Memphis residents will get a say on how the Tennessee Valley Authority (TVA) will make power in the next 10 to 20 years in a public hearing on Wednesday, November 6th.
The federal energy corporation is looking to tweak its long-term plan, setting the amounts of power made within its hydroelectric dams, coal-fired plants, and more. The final product of the 18-month-long project will be a chart outlining how much energy is produced by all of TVA's generators.
TVA officials did not expect to make changes to this plan so soon after it was originally set in 2011. But "significant" changes in the economy pushed the corporation to review its plan, TVA spokesman Duncan Mansfield said.
Natural gas prices have fallen to nearly half of what they were in 2011, he said, a fact that may shift more reliance on natural gas-fired power plants like the 774-megawatt Southaven Combined Cycle Plant that TVA bought earlier this year for $400 million. Part of the natural gas price decline is due in part to "fracking," the still-controversial process of extracting natural gas which has been blamed for adverse effects on the environment and human and animal health.
Also, electricity sales have weakened. Sales usually grow between 2 and 3 percent each year, Mansfield said. But that growth has declined since 2011, thanks to downward economic pressures and new energy efficiency programs begun by manufacturers.
"We want to get as much input from stakeholders, the general public, and community and business leaders as we can," Mansfield said. "There's a great interest in transparency in letting folks know what TVA is considering."
Memphis Light ,Gas & Water (MLGW) is TVA's biggest customer, buying about 11 percent of TVA's total output.
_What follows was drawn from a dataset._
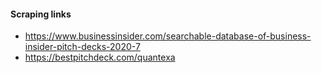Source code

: #### Scraping links

- https://www.businessinsider.com/searchable-database-of-business-insider-pitch-decks-2020-7
- https://bestpitchdeck.com/quantexa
Dana Jeanes, MLGW's treasurer and chief financial officer, said he will sit on a three-member board to aid TVA through the planning process. But he said he'll be representing all of Tennessee's 150 power distributors and that MLGW won't get more influence on the process based on its size.
Jeanes said he won't bring a list of policy recommendations. But he knows decisions are coming on converting more coal-fired plants to use another fuel, building new power plants, and bringing more nuclear plants online.
Scott Banbury, the Memphis-based conservation chair of the Tennessee Sierra Club, said he will bring an agenda to the hearing.
"We're idealists, and of course we're going to advocate for what we believe is ultimately right," Banbury said.
He'll encourage TVA representatives to increase their study and use of renewable and alternative power sources, especially a new wind energy project coming online in 2017.
The Plains and Eastern Clean Line will generate 3,500 megawatts of electricity from wind farms in Oklahoma's panhandle and pump that energy straight to Southeastern states via 700 miles of high-voltage lines to a TVA station in Atoka. The TVA could decide to buy and sell that energy, which could power about one million homes.
The Memphis meeting is scheduled for Wednesday, November 6th, at 7:30 p.m. at MLGW University at 4949 Raleigh-LaGrange Road.